====== Data provided

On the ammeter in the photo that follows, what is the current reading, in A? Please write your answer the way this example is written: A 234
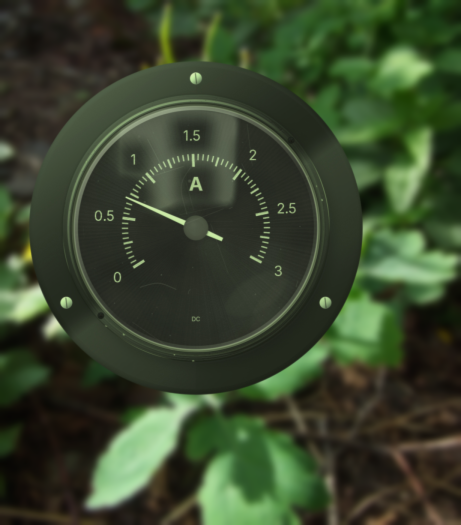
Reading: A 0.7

============
====== Data provided

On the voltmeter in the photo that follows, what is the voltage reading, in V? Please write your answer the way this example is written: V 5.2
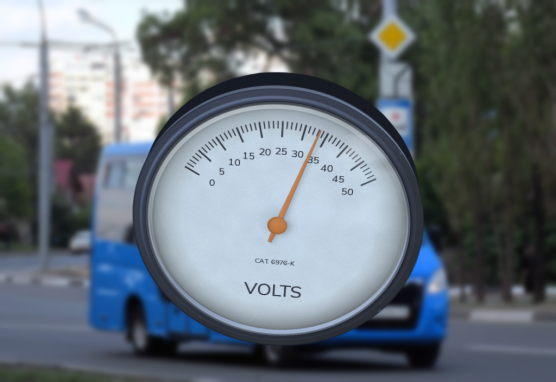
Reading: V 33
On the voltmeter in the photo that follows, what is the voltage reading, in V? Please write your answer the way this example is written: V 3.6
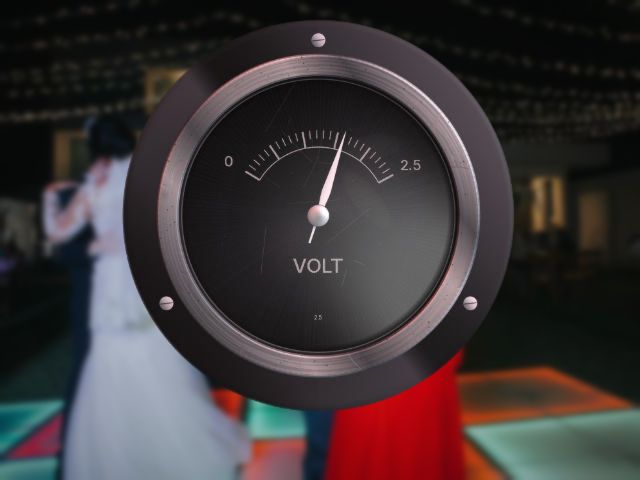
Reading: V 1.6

============

What you should do: Please rewrite the entries from the line with "written: V 5.2" up to and including the line with "Reading: V 1.6", replacing "voltmeter" with "voltage meter" and changing nothing else. Return only those lines, leaving out the pictures.

Problem solution:
On the voltage meter in the photo that follows, what is the voltage reading, in V? Please write your answer the way this example is written: V 5.2
Reading: V 33
On the voltage meter in the photo that follows, what is the voltage reading, in V? Please write your answer the way this example is written: V 3.6
Reading: V 1.6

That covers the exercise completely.